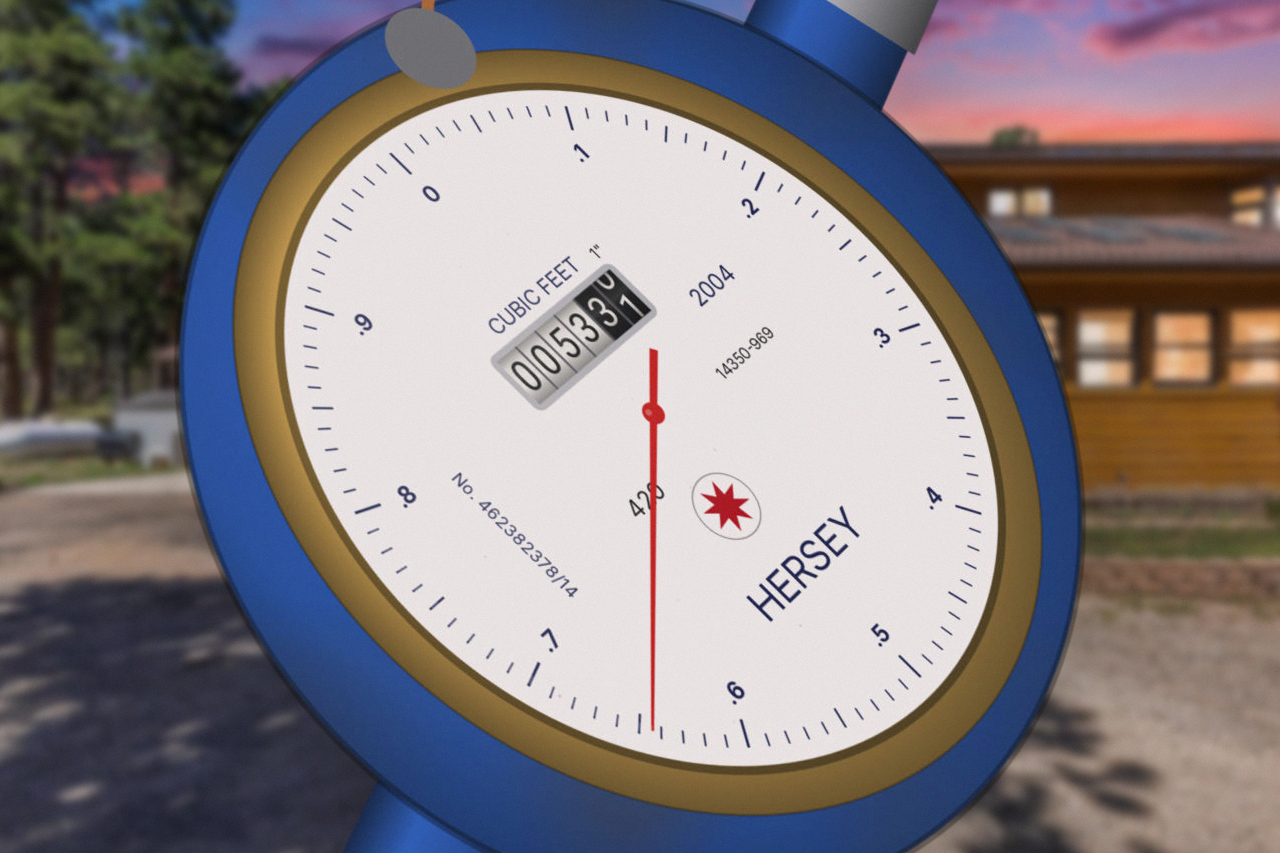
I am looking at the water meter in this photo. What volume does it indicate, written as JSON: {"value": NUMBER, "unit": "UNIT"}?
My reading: {"value": 5330.64, "unit": "ft³"}
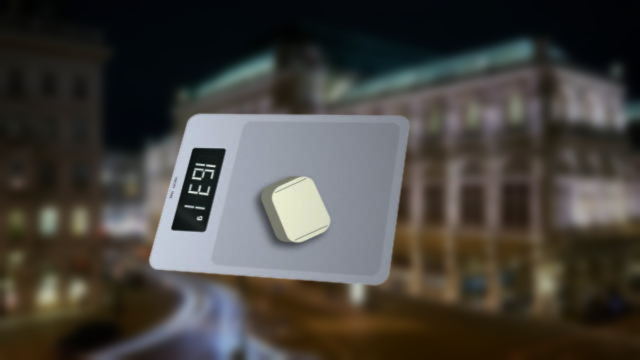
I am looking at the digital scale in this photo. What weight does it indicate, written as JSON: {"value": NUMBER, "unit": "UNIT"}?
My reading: {"value": 1631, "unit": "g"}
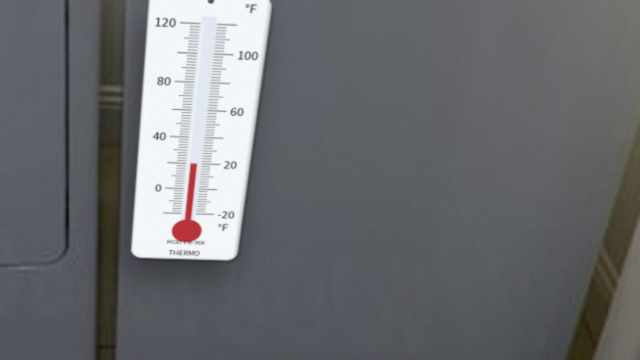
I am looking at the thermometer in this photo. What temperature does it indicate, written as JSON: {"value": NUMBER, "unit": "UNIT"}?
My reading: {"value": 20, "unit": "°F"}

Activity
Gather every line of the records above that contains the word "does", and copy each one in full.

Output
I am looking at the water meter in this photo. What volume does it indicate, written as JSON: {"value": NUMBER, "unit": "UNIT"}?
I am looking at the digital scale in this photo. What weight does it indicate, written as JSON: {"value": NUMBER, "unit": "UNIT"}?
I am looking at the thermometer in this photo. What temperature does it indicate, written as JSON: {"value": NUMBER, "unit": "UNIT"}?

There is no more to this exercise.